About 17-18 min later I got out and ran up the long hill to T1 … and enroute spotted my son! Woohooo – what a hero! He’d been in bed 45 minutes earlier and here he was with my chip (unlike a run, you don’t need it to trigger your start time as you start in the water … start time is the gun time)! I went through my T1 regime … almost lost my chip again (triathlon is such a faff) … and then was pushing the bike on the long route to the mount line, getting support from my son and suddenly feeling very motivated. I felt good as soon as I started cycling and really enjoyed the ride. Great fun passing the HPH support in Headingly too – they sang me Happy Birthday! I took a whopping 6:39 off last year’s bike time – same route and same bike – so that demonstrates the difference TdY training made. I managed 18.1 mph on a pretty hilly route on a standard road bike (don’t own a fancy TT bike). However, the same cannot be said for the run where I was 2:48 down on last year! My main issue was a bad lower back from the hard cycling and just couldn’t get moving comfortably. I usually enjoy the run stage but this one was grim – I’ve only managed 230 miles in the last 6 months, so perhaps not surprising.
Give it a go!
They say a change is as good as a rest – when it comes to being injured, a change is often better than a rest. Using the bike (and occasionally the water) had kept me motivated and focused on training while I’ve been unable to run properly and it means I am now ready to crack on with readying myself for event #3 – the Yorkshire marathon. Even if you’re not injured, a change can help you to re-energise and re-motivate yourself.

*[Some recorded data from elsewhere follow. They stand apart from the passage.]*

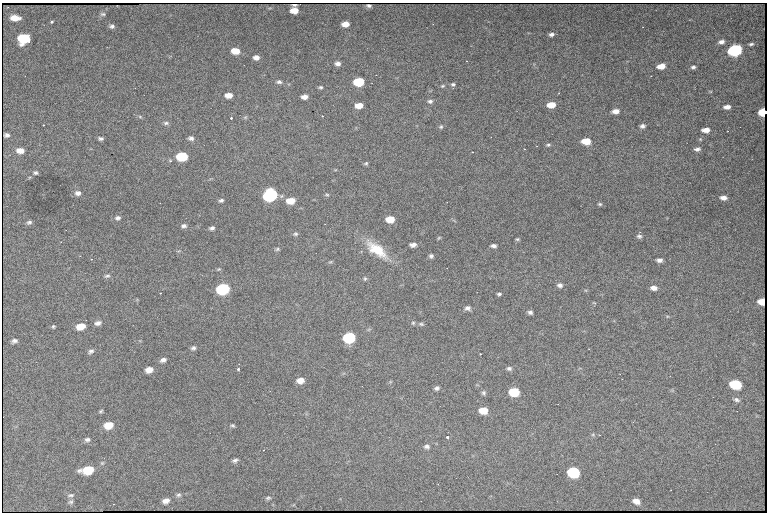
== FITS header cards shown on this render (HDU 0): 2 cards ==
NAXIS1  =                  765 /fastest changing axis
NAXIS2  =                  510 /next to fastest changing axis

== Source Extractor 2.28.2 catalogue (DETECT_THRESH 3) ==
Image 765 x 510 px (HDU 0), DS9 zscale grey, 1 PNG px = 1 image px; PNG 769 x 514 px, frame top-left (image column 1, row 510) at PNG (2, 3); no overlay
Background 4260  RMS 39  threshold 117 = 3 sigma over >= 5 px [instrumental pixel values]
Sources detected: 121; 1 with non-positive FLUX_AUTO (blend fragments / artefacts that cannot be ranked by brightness) is not listed; the other 120 listed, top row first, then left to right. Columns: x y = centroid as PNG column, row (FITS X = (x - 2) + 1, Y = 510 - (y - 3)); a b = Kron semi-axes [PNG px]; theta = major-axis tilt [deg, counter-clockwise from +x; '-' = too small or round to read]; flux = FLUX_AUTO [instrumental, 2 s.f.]
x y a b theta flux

The great thing about cycling is that you recover very quickly. After TdY, I was heavy-duty gardening the next morning (bank holiday Monday) and was back bike commuting to work on Tuesday morning. Likewise, after the ITU, I was up the next morning bike commuting. Compare that to post marathon when you can’t get out of bed or walk down stairs! So using a bike is a great way to add in extra aerobic exercise to your running regime, without the equivalent training strain. Give it a try! Look out for opportunities to cycle and swim on the HPH Tri Facebook group and join in!
Despite the running down time, I feel in pretty good shape and I feel the running legs will come back very quickly (but hopefully not the foot issues!). And I am now rather looking forward to the purity and simplicity of marathon training … no equipment to worry about or lists of kit to collect together – just me and my legs and the long lonely miles.